TASK INPUT:

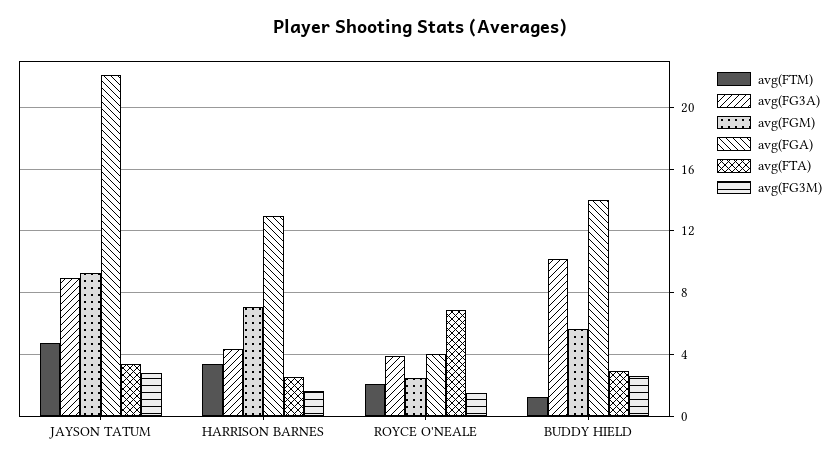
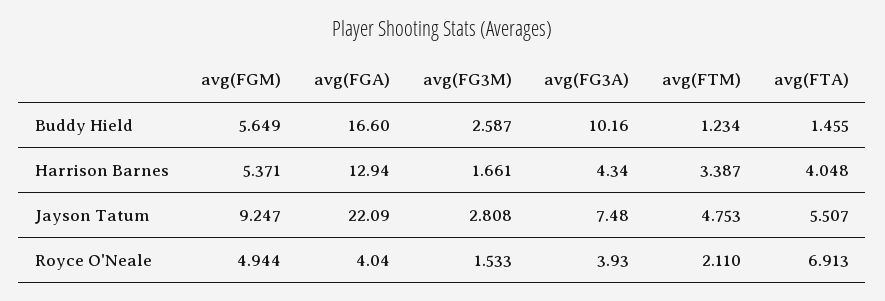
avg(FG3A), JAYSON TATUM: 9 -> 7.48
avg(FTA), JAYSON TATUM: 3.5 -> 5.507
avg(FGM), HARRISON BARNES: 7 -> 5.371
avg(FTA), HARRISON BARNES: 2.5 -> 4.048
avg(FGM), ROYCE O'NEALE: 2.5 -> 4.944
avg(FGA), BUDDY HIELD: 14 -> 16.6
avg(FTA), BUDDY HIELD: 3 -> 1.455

DIRECTIONS: In the records above, find each line holding "HIELD" and copy it.

EXERCISE RESPONSE:
avg(FGA), BUDDY HIELD: 14 -> 16.6
avg(FTA), BUDDY HIELD: 3 -> 1.455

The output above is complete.